All queries are incrementally maintained with the property that we do work proportional to the number of records in difference at each intermediate stage of the query plan. That includes those with lateral joins; they are not an exception.

I'm not clear on your "all sorts of limitations"; you'll have to fill me in on them?

gfody · on Dec 3, 2020

> I'm not clear on your "all sorts of limitations"; you'll have to fill me in on them?

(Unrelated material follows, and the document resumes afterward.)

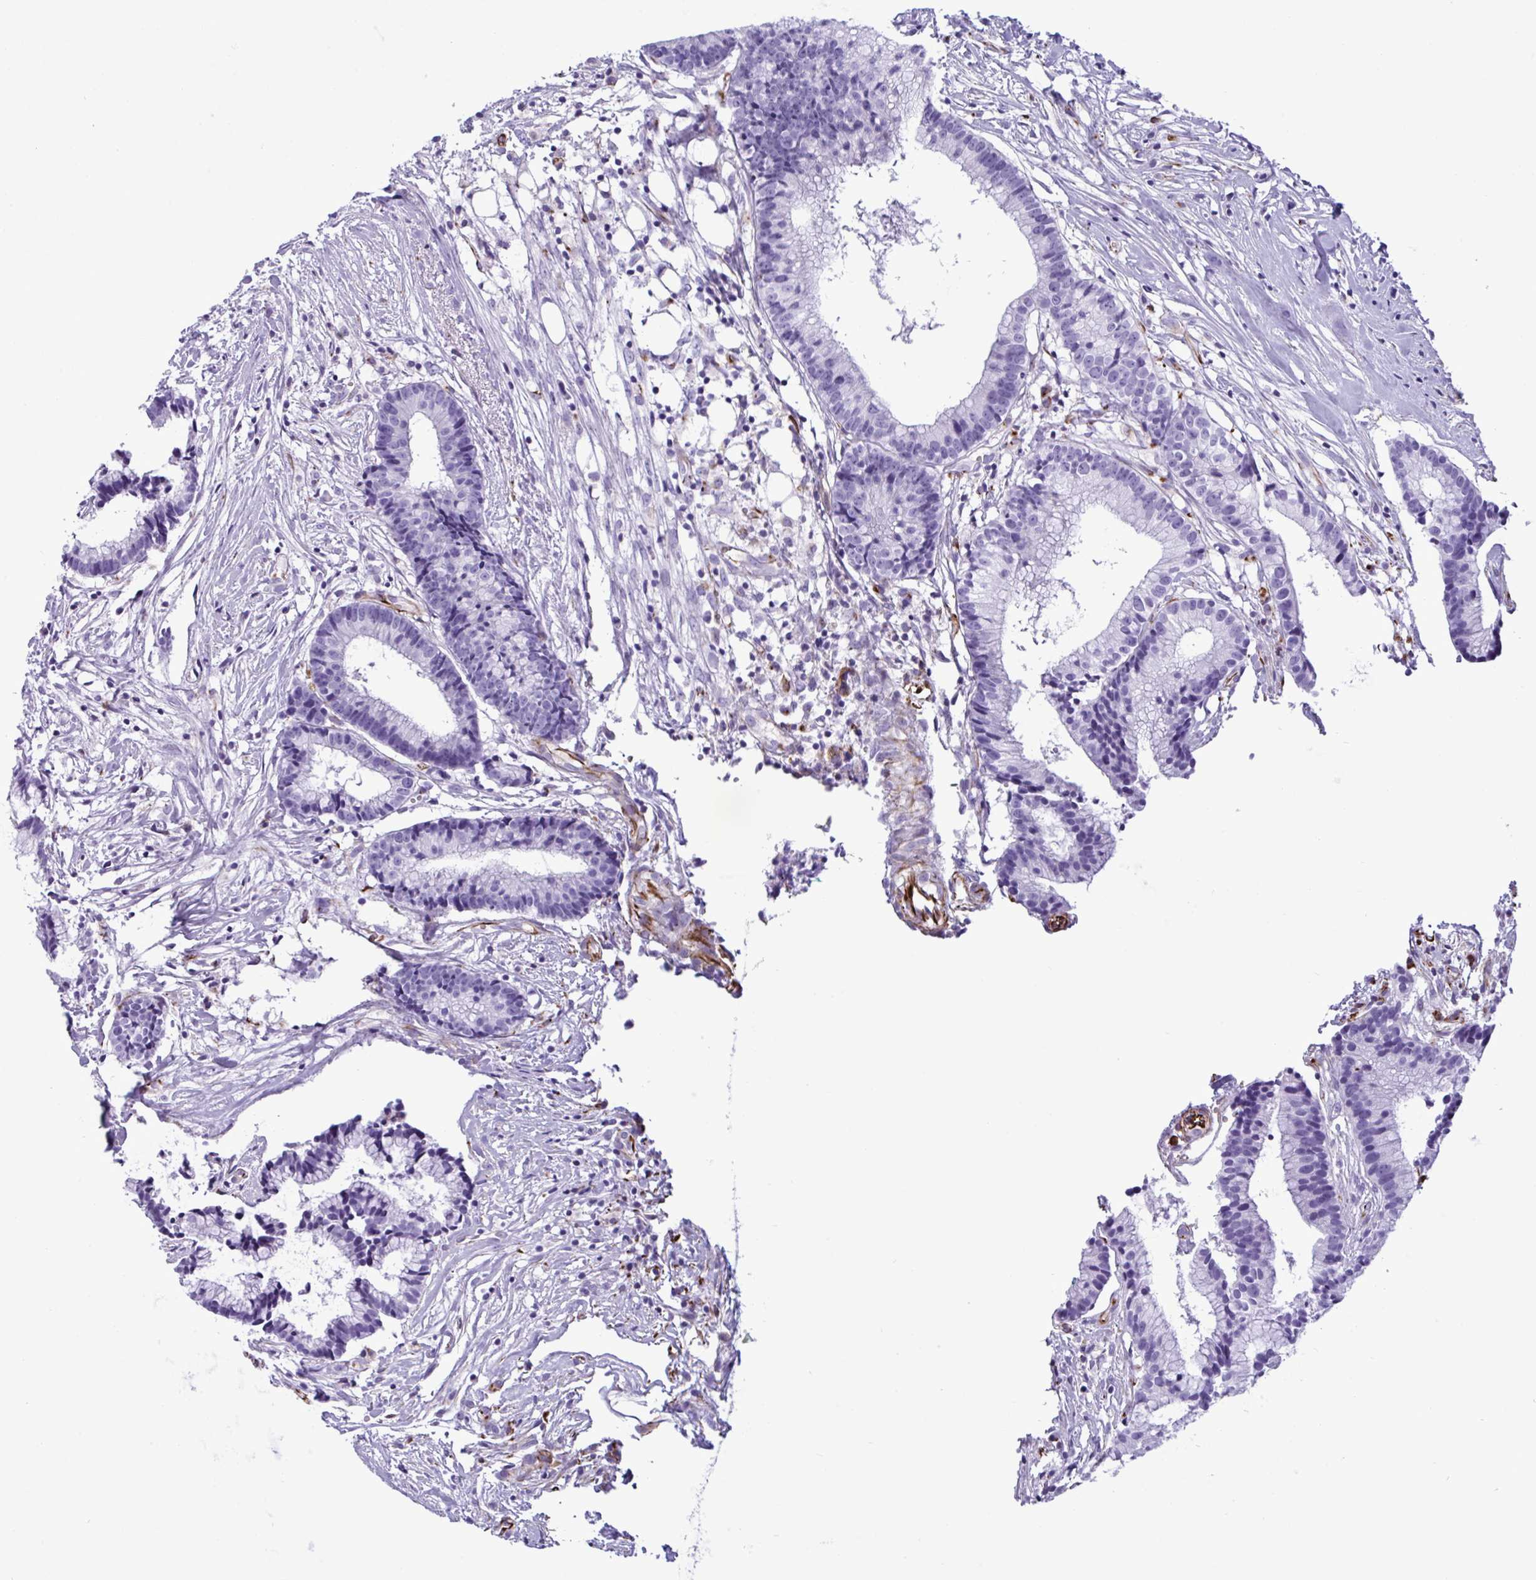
{"staining": {"intensity": "negative", "quantity": "none", "location": "none"}, "tissue": "colorectal cancer", "cell_type": "Tumor cells", "image_type": "cancer", "snomed": [{"axis": "morphology", "description": "Adenocarcinoma, NOS"}, {"axis": "topography", "description": "Colon"}], "caption": "This is an IHC micrograph of human adenocarcinoma (colorectal). There is no positivity in tumor cells.", "gene": "SMAD5", "patient": {"sex": "female", "age": 78}}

this feels like bait but honestly I'm under the impression that incrementally updating materialized views (where optimal = the proportion of changed records) just isn't always possible. for example, max and min aggregates aren't supported in SQL Server because updating the current max or min record requires a query to find the new max or min record - that's not considered an incremental update and so it's not supported and trying to materialize the view fails. there are a number of cases like this and a big part of problem solving with SQL Server is figuring out how to structure a view within these constraints. if you can then you can rest assured that updates will be incremental and performant - this is important because performance is the feature, if the update is slow then my app is broken. if Materialize has a list of constraints shorter than SQL Server's then you're sitting on technology worth billions - it's hard for me to believe that your list of constraints is "there are none" especially when there are explicit-but-vague performance warnings in the docs.

rkhaitan · on Dec 3, 2020

(Disclaimer: I'm one of the engineers at Materialize)

> for example, max and min aggregates aren't supported in SQL Server because updating the current max or min record requires a query to find the new max or min record

This isn't a requirement in Materialize, because Materialize will store values in a reduction tree (which is basically like a min / max heap) so that when we add or remove a record, we can compute a new min / max in O(log (total_number_of_records)) time in the worst case (when a record is the new min / max). Realistically, that log term is bounded to 16 (it's a 16-ary heap and we don't support more than 2^64 records). Computing the min / max this way is substantially better than having to recompute with a linear scan. This [1] provides a lot more details on how we compute reductions in Materialize.

> there are obviously limits to what can be efficiently maintained

I think we fundamentally disagree here. In our view, we should be able to maintain every view either in linear time wrt the number of updates or sublinear time with respect to the overall dataset, and every case that doesn't do so is a bug. The underlying computational frameworks [2] we're using are designed for that, so this isn't just like a random fantasy.

> if Materialize has a list of constraints shorter than SQL Server's then you're sitting on technology worth billions

Thank you! I certainly hope so!

[1]: https://materialize.com/robust-reductions-in-materialize/ [2]: https://github.com/timelydataflow/differential-dataflow/blob...

gfody · on Dec 3, 2020

> In our view, we should be able to maintain every view either in linear time wrt the number of updates or sublinear time with respect to the overall dataset, and every case that doesn't do so is a bug.

This is awesome and I believe that should be technically possible for any query given the right data structure. The reduction tree works for min/max but is it a general solution or are there other data structures for other purposes - n per x and top subqueries come to mind. Is it all handled already or are there some limitations and a roadmap?

rkhaitan · on Dec 4, 2020

I'm not entirely sure what you mean by n per x, but if by top you mean something like "get top k records by group" then we support that. See [1] for more details. top-k is actually also rendered with a heap-like dataflow

When we plan queries we are rendering them into dataflow graphs that consist of one or more dataflow operators transforming data and sending it to other operators. Every single operator is designed to do work proportional to the number of changes in its inputs / outputs. For us, optimizing our performance a little bit less a matter of the right data structures, and more about expressing things in a dataflow that can handle changes to inputs robustly. But the robustness is more a question of "what do are my constant factors when updating results" and not "is this being incrementally maintained or not".

We have a known limitations page in our docs here [2] but it mostly covers things like incompleteness in our SQL support or Postgres compatibility. We published our roadmap in a blog post a few months ago here [3]. Beyond that everything is public on Github [4].

[1]: https://materialize.com/docs/sql/idioms/ [2]: https://materialize.com/docs/known-limitations/ [3]: https://materialize.com/blog-roadmap/ [4]: https://github.com/MaterializeInc/materialize

frankmcsherry · on Dec 3, 2020

Min and max work using a hierarchical reduction tree, the dataflow equivalent of a priority queue. They will update, under arbitrary changes to the input relation, in time proportional to the number of those changes.

> [...] it's hard for me to believe that your list of constraints is "there are none" especially when there are explicit-but-vague performance warnings in the docs.

I think we're done here. There's plenty to read if you are sincerely interested, it's all public to both try and read, but you'll need to find someone new to ask, ideally with a less adversarial communication style.

gfody · on Dec 3, 2020

Sorry I’m definitely overly pessimistic when it comes to new database tech - you’ll find us industry hardened rdbms users hard to convince (we’ve been through a lot) thanks for chatting!